(DATA SHOWN Opens)
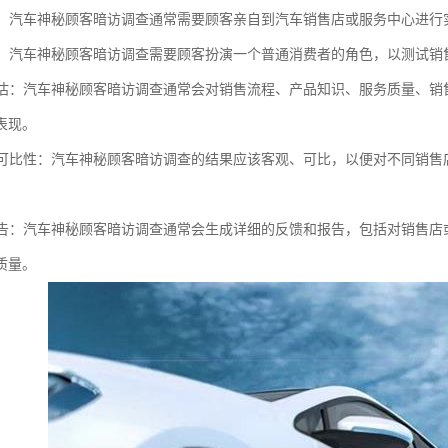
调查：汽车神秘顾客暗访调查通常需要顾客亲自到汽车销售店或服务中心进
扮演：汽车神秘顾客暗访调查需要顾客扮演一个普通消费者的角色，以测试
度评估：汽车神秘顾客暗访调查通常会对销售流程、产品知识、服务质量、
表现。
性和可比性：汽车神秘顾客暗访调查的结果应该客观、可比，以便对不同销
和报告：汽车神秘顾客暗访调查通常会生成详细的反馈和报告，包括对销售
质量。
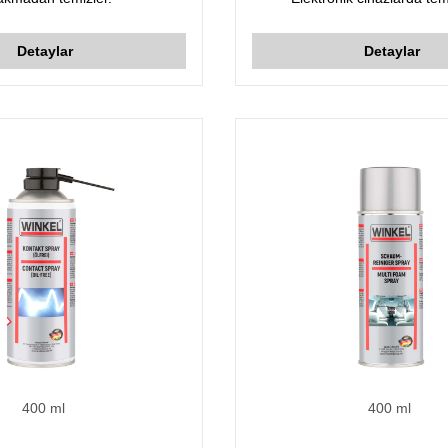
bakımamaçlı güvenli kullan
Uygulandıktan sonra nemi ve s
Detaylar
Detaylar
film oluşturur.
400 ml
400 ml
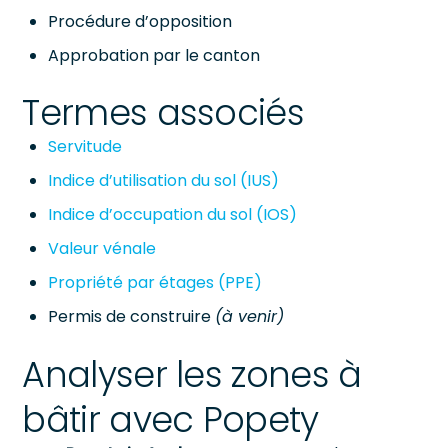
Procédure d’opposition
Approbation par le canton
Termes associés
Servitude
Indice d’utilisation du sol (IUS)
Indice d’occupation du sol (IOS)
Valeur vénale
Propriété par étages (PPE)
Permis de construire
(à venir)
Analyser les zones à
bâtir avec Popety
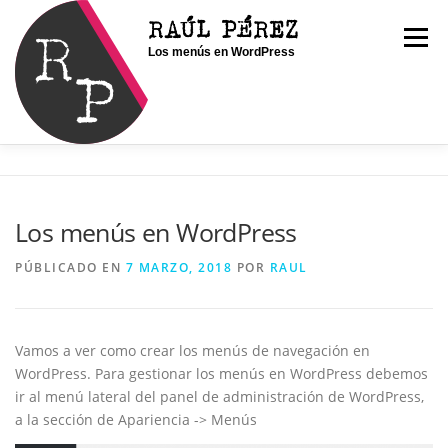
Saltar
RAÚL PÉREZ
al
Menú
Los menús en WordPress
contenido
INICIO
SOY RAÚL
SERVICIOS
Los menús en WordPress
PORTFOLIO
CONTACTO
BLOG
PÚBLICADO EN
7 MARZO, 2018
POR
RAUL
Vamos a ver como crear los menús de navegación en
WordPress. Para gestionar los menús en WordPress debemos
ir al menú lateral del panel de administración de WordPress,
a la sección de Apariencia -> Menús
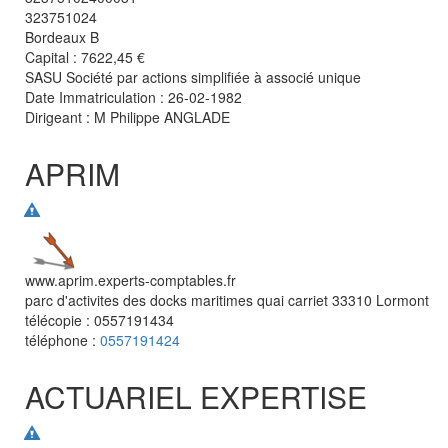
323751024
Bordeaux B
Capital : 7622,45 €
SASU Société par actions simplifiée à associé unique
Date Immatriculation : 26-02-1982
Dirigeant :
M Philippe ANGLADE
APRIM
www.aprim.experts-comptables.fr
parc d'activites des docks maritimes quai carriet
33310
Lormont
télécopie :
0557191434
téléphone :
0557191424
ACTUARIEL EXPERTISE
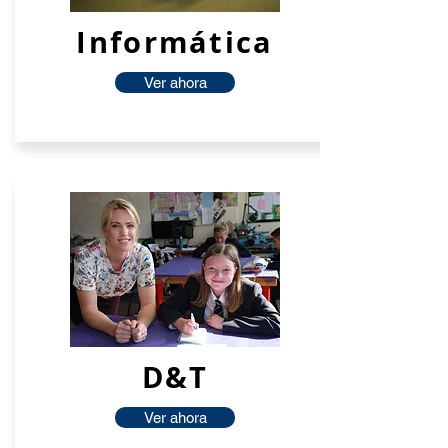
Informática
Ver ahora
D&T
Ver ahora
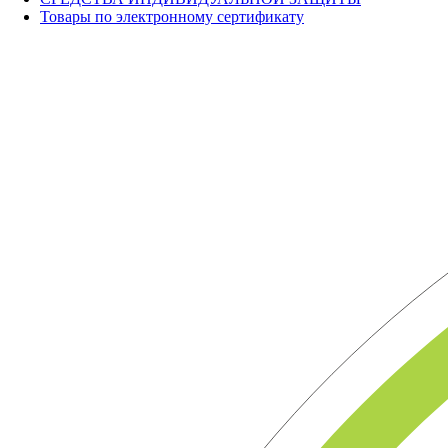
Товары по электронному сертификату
(DATA SHOWN Closes)
* _YOUR GOAL_:
Switch each "Ver ahora" in the rows above to "Ver más" and keep all other text the same. Leave the pictures out of your answer.

* _YOUR RESPONSE_:
调查：汽车神秘顾客暗访调查通常需要顾客亲自到汽车销售店或服务中心进
扮演：汽车神秘顾客暗访调查需要顾客扮演一个普通消费者的角色，以测试
度评估：汽车神秘顾客暗访调查通常会对销售流程、产品知识、服务质量、
表现。
性和可比性：汽车神秘顾客暗访调查的结果应该客观、可比，以便对不同销
和报告：汽车神秘顾客暗访调查通常会生成详细的反馈和报告，包括对销售
质量。
bakımamaçlı güvenli kullan
Uygulandıktan sonra nemi ve s
Detaylar
Detaylar
film oluşturur.
400 ml
400 ml
Procédure d’opposition
Approbation par le canton
Termes associés
Servitude
Indice d’utilisation du sol (IUS)
Indice d’occupation du sol (IOS)
Valeur vénale
Propriété par étages (PPE)
Permis de construire
(à venir)
Analyser les zones à
bâtir avec Popety
Saltar
RAÚL PÉREZ
al
Menú
Los menús en WordPress
contenido
INICIO
SOY RAÚL
SERVICIOS
Los menús en WordPress
PORTFOLIO
CONTACTO
BLOG
PÚBLICADO EN
7 MARZO, 2018
POR
RAUL
Vamos a ver como crear los menús de navegación en
WordPress. Para gestionar los menús en WordPress debemos
ir al menú lateral del panel de administración de WordPress,
a la sección de Apariencia -> Menús
323751024
Bordeaux B
Capital : 7622,45 €
SASU Société par actions simplifiée à associé unique
Date Immatriculation : 26-02-1982
Dirigeant :
M Philippe ANGLADE
APRIM
www.aprim.experts-comptables.fr
parc d'activites des docks maritimes quai carriet
33310
Lormont
télécopie :
0557191434
téléphone :
0557191424
ACTUARIEL EXPERTISE
Informática
Ver más
D&T
Ver más
Товары по электронному сертификату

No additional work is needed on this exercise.